Wednesday, October 29, 2014

B-Atlas



While working for the Film City label, Rodd Keith found his work released on myriad secondary labels - vanity labels, smaller song-poem labels related to Film City, and others whose providence I can barely guess at. Typically, he shows up as Rod Rogers, but sometimes has a different name. Most of those tiny labels have names which have something to do with the label's primary songwriter (such as Kondas and Lutone), have a catchy name (Action and Planet Earth, for example) or at least interesting and perhaps thought provoking (Inner-Glo is a favorite of mine). 

But what to make of this label, which I've never seen referred to anywhere, and can't find anything about, and which carries the clunky name "B-Atlas". Were they hoping someone would misread it and think it said "Beatles"? I admit that seems unlikely, but it's the best I can come up with. 

Today's Rod Rogers songs are typical of the Rod Rogers, Film City sound. Neither one stands out to my ears - I'm sharing these at least as much because this label seems to be completely unknown to the song-poem world - but as I'm a fan of his mechanical, Chamberlin driven tracks from that era and label, I find these very enjoyable. 

First up is "My Honey Bee", a mid-tempo, yet peppy and danceable number.
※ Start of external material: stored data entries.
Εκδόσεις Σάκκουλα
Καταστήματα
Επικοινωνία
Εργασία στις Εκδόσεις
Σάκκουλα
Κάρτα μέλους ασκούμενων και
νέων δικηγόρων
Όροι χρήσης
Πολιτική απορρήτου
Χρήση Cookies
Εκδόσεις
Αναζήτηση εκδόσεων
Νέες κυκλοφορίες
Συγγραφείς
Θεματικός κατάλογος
I do notice that there are some lines which do not scan well with the music Rod(d) chose, and he clearly finds those lines a challenge to sing effectively.  



From the same general sound style comes the flip side, the awkwardly titled "Lou, I'm in Love With You". Note that a typo on the label leads to an indication that the song is only 75 seconds long - 40 seconds under its actual length.